(Requirement) From the first line to the last, write out the records below exactly as they appear.

☆ ☆ ☆ ☆ ☆ ☆ ☆

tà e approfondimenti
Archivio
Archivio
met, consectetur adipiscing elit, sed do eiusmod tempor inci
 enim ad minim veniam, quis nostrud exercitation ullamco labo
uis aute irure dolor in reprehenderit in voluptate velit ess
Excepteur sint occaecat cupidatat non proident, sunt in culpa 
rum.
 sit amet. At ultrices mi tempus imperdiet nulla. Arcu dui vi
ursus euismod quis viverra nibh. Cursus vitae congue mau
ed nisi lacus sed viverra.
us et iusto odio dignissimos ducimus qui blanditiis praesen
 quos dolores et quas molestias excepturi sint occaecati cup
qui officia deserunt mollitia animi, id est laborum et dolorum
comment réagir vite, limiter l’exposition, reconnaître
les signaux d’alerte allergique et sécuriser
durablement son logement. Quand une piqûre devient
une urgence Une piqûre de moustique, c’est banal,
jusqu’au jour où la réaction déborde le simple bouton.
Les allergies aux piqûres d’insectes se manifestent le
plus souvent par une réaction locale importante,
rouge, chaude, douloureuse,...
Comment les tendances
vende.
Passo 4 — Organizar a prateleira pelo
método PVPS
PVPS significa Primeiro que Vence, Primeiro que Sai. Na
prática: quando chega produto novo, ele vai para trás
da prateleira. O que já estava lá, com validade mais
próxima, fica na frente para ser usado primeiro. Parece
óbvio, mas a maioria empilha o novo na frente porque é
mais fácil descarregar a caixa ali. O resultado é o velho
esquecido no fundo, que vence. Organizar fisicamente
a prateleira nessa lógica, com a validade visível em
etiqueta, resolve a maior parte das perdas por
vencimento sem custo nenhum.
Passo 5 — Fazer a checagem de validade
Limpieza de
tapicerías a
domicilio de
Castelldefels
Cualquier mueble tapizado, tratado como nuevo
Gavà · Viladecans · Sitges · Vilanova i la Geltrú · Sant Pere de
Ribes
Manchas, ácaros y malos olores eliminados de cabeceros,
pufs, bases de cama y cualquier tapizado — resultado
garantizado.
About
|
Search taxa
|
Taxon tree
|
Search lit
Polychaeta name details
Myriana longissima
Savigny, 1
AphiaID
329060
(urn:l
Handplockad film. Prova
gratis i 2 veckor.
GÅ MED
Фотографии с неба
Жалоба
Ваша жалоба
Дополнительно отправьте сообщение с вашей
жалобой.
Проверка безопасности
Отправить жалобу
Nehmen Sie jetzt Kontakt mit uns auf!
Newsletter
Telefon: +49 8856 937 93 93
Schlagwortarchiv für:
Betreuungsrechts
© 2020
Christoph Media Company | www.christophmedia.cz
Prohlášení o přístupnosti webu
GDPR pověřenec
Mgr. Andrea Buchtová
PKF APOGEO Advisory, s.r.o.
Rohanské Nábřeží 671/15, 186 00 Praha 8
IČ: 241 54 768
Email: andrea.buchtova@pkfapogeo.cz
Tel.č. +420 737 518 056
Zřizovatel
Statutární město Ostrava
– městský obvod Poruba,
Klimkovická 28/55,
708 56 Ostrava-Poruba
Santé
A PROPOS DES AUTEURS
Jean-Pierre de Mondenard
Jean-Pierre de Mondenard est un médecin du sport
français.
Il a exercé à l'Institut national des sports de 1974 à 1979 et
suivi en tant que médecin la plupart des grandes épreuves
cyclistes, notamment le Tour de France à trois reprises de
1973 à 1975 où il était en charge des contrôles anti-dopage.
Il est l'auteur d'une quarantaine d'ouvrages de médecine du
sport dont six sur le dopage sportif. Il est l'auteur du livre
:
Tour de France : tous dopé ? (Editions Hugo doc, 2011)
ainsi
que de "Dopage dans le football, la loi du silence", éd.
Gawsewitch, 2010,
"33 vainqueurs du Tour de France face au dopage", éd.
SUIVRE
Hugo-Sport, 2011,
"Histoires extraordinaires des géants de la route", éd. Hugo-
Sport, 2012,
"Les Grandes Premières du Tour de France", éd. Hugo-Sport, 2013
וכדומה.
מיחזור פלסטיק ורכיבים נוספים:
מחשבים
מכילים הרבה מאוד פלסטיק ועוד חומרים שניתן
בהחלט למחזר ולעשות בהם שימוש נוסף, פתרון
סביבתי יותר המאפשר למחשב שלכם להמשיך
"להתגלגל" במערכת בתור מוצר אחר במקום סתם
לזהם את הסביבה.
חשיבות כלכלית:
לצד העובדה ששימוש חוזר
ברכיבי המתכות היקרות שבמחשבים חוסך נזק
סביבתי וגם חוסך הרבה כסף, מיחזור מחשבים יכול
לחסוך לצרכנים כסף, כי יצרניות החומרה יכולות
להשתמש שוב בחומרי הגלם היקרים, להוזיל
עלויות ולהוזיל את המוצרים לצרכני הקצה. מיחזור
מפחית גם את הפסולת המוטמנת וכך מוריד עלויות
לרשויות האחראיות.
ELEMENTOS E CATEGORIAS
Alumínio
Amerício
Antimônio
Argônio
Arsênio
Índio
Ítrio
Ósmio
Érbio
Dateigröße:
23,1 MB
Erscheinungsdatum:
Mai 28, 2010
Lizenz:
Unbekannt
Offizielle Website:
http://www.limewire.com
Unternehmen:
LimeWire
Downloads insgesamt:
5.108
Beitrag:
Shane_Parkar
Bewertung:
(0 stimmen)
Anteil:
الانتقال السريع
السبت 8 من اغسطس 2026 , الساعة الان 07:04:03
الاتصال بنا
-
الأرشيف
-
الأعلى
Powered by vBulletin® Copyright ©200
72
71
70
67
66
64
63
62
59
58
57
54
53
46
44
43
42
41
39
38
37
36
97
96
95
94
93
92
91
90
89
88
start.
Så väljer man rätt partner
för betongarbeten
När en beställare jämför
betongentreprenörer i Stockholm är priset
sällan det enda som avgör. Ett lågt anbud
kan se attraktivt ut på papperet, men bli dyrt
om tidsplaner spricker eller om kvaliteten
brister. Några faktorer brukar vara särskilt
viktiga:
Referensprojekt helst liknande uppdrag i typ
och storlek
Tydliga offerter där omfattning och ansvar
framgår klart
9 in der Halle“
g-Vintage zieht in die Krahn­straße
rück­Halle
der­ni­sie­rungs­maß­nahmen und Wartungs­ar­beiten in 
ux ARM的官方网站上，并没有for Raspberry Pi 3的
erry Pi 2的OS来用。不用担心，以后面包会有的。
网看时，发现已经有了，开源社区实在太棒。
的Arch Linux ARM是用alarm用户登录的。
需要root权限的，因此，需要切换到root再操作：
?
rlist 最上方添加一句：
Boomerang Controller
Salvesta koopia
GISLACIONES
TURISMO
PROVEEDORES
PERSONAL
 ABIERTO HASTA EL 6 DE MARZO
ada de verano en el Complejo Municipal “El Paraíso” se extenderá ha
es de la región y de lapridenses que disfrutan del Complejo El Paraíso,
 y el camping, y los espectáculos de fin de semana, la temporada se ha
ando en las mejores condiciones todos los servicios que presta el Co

☆ ☆ ☆ ☆ ☆ ☆ ☆

(Answer space)
tà e approfondimenti
Archivio
Archivio
met, consectetur adipiscing elit, sed do eiusmod tempor inci
 enim ad minim veniam, quis nostrud exercitation ullamco labo
uis aute irure dolor in reprehenderit in voluptate velit ess
Excepteur sint occaecat cupidatat non proident, sunt in culpa 
rum.
 sit amet. At ultrices mi tempus imperdiet nulla. Arcu dui vi
ursus euismod quis viverra nibh. Cursus vitae congue mau
ed nisi lacus sed viverra.
us et iusto odio dignissimos ducimus qui blanditiis praesen
 quos dolores et quas molestias excepturi sint occaecati cup
qui officia deserunt mollitia animi, id est laborum et dolorum
comment réagir vite, limiter l’exposition, reconnaître
les signaux d’alerte allergique et sécuriser
durablement son logement. Quand une piqûre devient
une urgence Une piqûre de moustique, c’est banal,
jusqu’au jour où la réaction déborde le simple bouton.
Les allergies aux piqûres d’insectes se manifestent le
plus souvent par une réaction locale importante,
rouge, chaude, douloureuse,...
Comment les tendances
vende.
Passo 4 — Organizar a prateleira pelo
método PVPS
PVPS significa Primeiro que Vence, Primeiro que Sai. Na
prática: quando chega produto novo, ele vai para trás
da prateleira. O que já estava lá, com validade mais
próxima, fica na frente para ser usado primeiro. Parece
óbvio, mas a maioria empilha o novo na frente porque é
mais fácil descarregar a caixa ali. O resultado é o velho
esquecido no fundo, que vence. Organizar fisicamente
a prateleira nessa lógica, com a validade visível em
etiqueta, resolve a maior parte das perdas por
vencimento sem custo nenhum.
Passo 5 — Fazer a checagem de validade
Limpieza de
tapicerías a
domicilio de
Castelldefels
Cualquier mueble tapizado, tratado como nuevo
Gavà · Viladecans · Sitges · Vilanova i la Geltrú · Sant Pere de
Ribes
Manchas, ácaros y malos olores eliminados de cabeceros,
pufs, bases de cama y cualquier tapizado — resultado
garantizado.
About
|
Search taxa
|
Taxon tree
|
Search lit
Polychaeta name details
Myriana longissima
Savigny, 1
AphiaID
329060
(urn:l
Handplockad film. Prova
gratis i 2 veckor.
GÅ MED
Фотографии с неба
Жалоба
Ваша жалоба
Дополнительно отправьте сообщение с вашей
жалобой.
Проверка безопасности
Отправить жалобу
Nehmen Sie jetzt Kontakt mit uns auf!
Newsletter
Telefon: +49 8856 937 93 93
Schlagwortarchiv für:
Betreuungsrechts
© 2020
Christoph Media Company | www.christophmedia.cz
Prohlášení o přístupnosti webu
GDPR pověřenec
Mgr. Andrea Buchtová
PKF APOGEO Advisory, s.r.o.
Rohanské Nábřeží 671/15, 186 00 Praha 8
IČ: 241 54 768
Email: andrea.buchtova@pkfapogeo.cz
Tel.č. +420 737 518 056
Zřizovatel
Statutární město Ostrava
– městský obvod Poruba,
Klimkovická 28/55,
708 56 Ostrava-Poruba
Santé
A PROPOS DES AUTEURS
Jean-Pierre de Mondenard
Jean-Pierre de Mondenard est un médecin du sport
français.
Il a exercé à l'Institut national des sports de 1974 à 1979 et
suivi en tant que médecin la plupart des grandes épreuves
cyclistes, notamment le Tour de France à trois reprises de
1973 à 1975 où il était en charge des contrôles anti-dopage.
Il est l'auteur d'une quarantaine d'ouvrages de médecine du
sport dont six sur le dopage sportif. Il est l'auteur du livre
:
Tour de France : tous dopé ? (Editions Hugo doc, 2011)
ainsi
que de "Dopage dans le football, la loi du silence", éd.
Gawsewitch, 2010,
"33 vainqueurs du Tour de France face au dopage", éd.
SUIVRE
Hugo-Sport, 2011,
"Histoires extraordinaires des géants de la route", éd. Hugo-
Sport, 2012,
"Les Grandes Premières du Tour de France", éd. Hugo-Sport, 2013
וכדומה.
מיחזור פלסטיק ורכיבים נוספים:
מחשבים
מכילים הרבה מאוד פלסטיק ועוד חומרים שניתן
בהחלט למחזר ולעשות בהם שימוש נוסף, פתרון
סביבתי יותר המאפשר למחשב שלכם להמשיך
"להתגלגל" במערכת בתור מוצר אחר במקום סתם
לזהם את הסביבה.
חשיבות כלכלית:
לצד העובדה ששימוש חוזר
ברכיבי המתכות היקרות שבמחשבים חוסך נזק
סביבתי וגם חוסך הרבה כסף, מיחזור מחשבים יכול
לחסוך לצרכנים כסף, כי יצרניות החומרה יכולות
להשתמש שוב בחומרי הגלם היקרים, להוזיל
עלויות ולהוזיל את המוצרים לצרכני הקצה. מיחזור
מפחית גם את הפסולת המוטמנת וכך מוריד עלויות
לרשויות האחראיות.
ELEMENTOS E CATEGORIAS
Alumínio
Amerício
Antimônio
Argônio
Arsênio
Índio
Ítrio
Ósmio
Érbio
Dateigröße:
23,1 MB
Erscheinungsdatum:
Mai 28, 2010
Lizenz:
Unbekannt
Offizielle Website:
http://www.limewire.com
Unternehmen:
LimeWire
Downloads insgesamt:
5.108
Beitrag:
Shane_Parkar
Bewertung:
(0 stimmen)
Anteil:
الانتقال السريع
السبت 8 من اغسطس 2026 , الساعة الان 07:04:03
الاتصال بنا
-
الأرشيف
-
الأعلى
Powered by vBulletin® Copyright ©200
72
71
70
67
66
64
63
62
59
58
57
54
53
46
44
43
42
41
39
38
37
36
97
96
95
94
93
92
91
90
89
88
start.
Så väljer man rätt partner
för betongarbeten
När en beställare jämför
betongentreprenörer i Stockholm är priset
sällan det enda som avgör. Ett lågt anbud
kan se attraktivt ut på papperet, men bli dyrt
om tidsplaner spricker eller om kvaliteten
brister. Några faktorer brukar vara särskilt
viktiga:
Referensprojekt helst liknande uppdrag i typ
och storlek
Tydliga offerter där omfattning och ansvar
framgår klart
9 in der Halle“
g-Vintage zieht in die Krahn­straße
rück­Halle
der­ni­sie­rungs­maß­nahmen und Wartungs­ar­beiten in 
ux ARM的官方网站上，并没有for Raspberry Pi 3的
erry Pi 2的OS来用。不用担心，以后面包会有的。
网看时，发现已经有了，开源社区实在太棒。
的Arch Linux ARM是用alarm用户登录的。
需要root权限的，因此，需要切换到root再操作：
?
rlist 最上方添加一句：
Boomerang Controller
Salvesta koopia
GISLACIONES
TURISMO
PROVEEDORES
PERSONAL
 ABIERTO HASTA EL 6 DE MARZO
ada de verano en el Complejo Municipal “El Paraíso” se extenderá ha
es de la región y de lapridenses que disfrutan del Complejo El Paraíso,
 y el camping, y los espectáculos de fin de semana, la temporada se ha
ando en las mejores condiciones todos los servicios que presta el Co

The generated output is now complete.